Aim of the exercise >>
Take each line of the data that contains the string "lines" and copy it.

Extracted entries >>

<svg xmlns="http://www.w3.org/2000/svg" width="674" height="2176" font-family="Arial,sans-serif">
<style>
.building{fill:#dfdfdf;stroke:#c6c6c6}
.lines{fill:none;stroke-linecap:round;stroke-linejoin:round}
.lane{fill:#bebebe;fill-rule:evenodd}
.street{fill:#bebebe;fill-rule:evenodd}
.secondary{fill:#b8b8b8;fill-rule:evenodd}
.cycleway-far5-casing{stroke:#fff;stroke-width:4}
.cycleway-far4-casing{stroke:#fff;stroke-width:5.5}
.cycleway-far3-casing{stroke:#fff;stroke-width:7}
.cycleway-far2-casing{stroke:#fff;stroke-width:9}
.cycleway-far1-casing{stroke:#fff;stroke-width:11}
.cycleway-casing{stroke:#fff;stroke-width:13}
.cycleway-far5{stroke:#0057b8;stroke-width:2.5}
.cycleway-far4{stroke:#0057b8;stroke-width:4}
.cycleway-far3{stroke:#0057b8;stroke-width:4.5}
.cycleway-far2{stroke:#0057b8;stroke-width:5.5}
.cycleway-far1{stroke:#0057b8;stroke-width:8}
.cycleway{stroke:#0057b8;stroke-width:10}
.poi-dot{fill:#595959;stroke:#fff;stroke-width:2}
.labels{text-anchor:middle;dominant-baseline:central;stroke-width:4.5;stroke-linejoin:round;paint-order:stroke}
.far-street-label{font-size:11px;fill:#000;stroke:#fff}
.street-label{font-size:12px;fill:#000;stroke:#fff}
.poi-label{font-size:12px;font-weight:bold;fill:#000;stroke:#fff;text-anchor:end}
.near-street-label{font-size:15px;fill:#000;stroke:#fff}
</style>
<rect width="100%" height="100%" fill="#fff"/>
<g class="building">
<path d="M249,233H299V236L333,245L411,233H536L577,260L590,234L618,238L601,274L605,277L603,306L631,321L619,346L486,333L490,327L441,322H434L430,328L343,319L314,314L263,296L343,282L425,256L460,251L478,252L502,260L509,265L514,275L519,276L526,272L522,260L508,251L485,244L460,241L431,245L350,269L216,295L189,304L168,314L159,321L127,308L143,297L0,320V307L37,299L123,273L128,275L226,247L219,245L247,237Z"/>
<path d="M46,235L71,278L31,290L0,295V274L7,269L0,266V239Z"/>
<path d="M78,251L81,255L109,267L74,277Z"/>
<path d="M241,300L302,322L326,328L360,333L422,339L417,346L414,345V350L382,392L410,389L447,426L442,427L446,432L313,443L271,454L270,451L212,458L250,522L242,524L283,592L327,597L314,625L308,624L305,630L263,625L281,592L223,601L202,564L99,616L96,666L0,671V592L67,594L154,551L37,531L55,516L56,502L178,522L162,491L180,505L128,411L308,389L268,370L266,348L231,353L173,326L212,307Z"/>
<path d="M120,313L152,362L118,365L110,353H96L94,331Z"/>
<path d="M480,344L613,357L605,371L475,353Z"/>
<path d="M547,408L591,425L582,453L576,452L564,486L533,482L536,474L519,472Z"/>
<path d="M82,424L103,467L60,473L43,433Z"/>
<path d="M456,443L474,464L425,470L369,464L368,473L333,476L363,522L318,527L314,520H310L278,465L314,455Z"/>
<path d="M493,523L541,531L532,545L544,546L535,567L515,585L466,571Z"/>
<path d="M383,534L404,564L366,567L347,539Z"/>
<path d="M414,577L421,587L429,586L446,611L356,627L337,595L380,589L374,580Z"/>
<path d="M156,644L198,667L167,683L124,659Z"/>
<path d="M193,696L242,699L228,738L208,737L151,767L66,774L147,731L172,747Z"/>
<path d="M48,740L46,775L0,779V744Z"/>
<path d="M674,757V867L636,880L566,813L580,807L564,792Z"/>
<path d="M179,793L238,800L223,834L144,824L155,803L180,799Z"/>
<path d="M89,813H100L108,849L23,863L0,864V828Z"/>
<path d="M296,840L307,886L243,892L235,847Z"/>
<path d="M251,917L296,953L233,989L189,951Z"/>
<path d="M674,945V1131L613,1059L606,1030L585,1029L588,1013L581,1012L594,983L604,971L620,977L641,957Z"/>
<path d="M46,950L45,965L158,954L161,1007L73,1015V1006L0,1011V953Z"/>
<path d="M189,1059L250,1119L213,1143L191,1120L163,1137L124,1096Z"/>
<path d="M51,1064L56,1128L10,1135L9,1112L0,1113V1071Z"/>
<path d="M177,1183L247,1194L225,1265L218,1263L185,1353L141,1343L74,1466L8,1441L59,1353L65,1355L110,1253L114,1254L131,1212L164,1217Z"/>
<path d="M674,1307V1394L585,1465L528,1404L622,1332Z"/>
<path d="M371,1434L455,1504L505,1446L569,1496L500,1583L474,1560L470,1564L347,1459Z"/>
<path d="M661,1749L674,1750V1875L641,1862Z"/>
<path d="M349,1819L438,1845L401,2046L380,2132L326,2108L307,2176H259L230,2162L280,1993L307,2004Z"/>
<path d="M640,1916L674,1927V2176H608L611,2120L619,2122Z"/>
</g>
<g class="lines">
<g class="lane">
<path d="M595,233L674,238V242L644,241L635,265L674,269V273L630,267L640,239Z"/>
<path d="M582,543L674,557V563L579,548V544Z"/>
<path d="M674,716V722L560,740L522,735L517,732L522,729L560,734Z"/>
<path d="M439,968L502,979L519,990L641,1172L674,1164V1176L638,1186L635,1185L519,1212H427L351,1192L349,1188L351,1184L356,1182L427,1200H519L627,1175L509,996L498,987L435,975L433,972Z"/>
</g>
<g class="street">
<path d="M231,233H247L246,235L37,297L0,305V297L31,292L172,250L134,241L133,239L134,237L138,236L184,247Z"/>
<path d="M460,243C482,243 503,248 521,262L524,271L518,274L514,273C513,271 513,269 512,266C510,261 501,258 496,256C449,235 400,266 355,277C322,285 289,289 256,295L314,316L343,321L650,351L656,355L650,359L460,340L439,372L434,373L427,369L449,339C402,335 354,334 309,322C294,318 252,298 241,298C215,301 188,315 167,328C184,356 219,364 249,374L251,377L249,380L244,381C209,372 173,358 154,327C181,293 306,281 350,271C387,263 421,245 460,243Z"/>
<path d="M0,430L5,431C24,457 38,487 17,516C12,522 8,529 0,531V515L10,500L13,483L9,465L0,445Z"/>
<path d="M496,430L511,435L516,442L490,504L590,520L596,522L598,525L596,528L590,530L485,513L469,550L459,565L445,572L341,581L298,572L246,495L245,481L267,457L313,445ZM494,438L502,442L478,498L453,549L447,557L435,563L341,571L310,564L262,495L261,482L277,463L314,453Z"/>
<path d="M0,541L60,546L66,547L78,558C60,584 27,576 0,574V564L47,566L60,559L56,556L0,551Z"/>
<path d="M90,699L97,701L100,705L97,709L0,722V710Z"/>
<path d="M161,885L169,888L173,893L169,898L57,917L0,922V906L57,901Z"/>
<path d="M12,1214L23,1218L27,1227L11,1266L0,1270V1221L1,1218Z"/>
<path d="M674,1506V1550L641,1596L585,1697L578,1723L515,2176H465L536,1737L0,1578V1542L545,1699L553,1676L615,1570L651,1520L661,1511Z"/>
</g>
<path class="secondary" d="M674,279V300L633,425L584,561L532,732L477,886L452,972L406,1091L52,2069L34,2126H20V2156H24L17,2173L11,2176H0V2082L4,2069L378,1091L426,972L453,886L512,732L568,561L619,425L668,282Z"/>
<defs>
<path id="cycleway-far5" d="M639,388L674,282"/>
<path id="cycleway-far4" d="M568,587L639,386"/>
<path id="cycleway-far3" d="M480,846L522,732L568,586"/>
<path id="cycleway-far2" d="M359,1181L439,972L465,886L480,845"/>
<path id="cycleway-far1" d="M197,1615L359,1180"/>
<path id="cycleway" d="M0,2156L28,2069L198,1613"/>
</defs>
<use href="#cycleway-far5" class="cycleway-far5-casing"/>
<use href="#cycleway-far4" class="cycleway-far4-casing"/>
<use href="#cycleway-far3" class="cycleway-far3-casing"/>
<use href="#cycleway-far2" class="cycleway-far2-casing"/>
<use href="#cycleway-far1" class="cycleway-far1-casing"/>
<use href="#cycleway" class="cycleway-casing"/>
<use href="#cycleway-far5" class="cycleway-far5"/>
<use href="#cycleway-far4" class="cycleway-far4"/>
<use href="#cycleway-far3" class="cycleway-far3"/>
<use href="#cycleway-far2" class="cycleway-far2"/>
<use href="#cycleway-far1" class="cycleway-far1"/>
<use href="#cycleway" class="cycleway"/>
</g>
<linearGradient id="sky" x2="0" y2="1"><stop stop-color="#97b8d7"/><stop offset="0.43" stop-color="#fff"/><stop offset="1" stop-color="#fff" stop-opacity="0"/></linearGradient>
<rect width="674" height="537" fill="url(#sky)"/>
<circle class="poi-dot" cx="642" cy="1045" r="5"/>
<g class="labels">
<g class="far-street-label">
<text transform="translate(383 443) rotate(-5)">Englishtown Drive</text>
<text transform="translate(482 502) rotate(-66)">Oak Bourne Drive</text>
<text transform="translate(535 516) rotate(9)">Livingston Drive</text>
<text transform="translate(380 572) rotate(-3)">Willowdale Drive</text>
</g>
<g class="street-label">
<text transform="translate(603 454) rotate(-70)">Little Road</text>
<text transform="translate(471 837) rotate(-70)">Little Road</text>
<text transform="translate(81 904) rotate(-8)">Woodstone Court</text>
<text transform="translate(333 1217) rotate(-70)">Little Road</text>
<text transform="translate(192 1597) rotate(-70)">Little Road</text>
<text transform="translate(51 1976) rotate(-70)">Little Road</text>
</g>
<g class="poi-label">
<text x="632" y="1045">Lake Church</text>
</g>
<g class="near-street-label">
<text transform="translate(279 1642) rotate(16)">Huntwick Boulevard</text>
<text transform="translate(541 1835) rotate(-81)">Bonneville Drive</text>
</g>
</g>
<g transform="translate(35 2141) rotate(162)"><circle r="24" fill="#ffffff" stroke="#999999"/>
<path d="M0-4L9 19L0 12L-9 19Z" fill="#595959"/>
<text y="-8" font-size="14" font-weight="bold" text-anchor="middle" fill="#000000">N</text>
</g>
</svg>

Response area >>
.lines{fill:none;stroke-linecap:round;stroke-linejoin:round}
<g class="lines">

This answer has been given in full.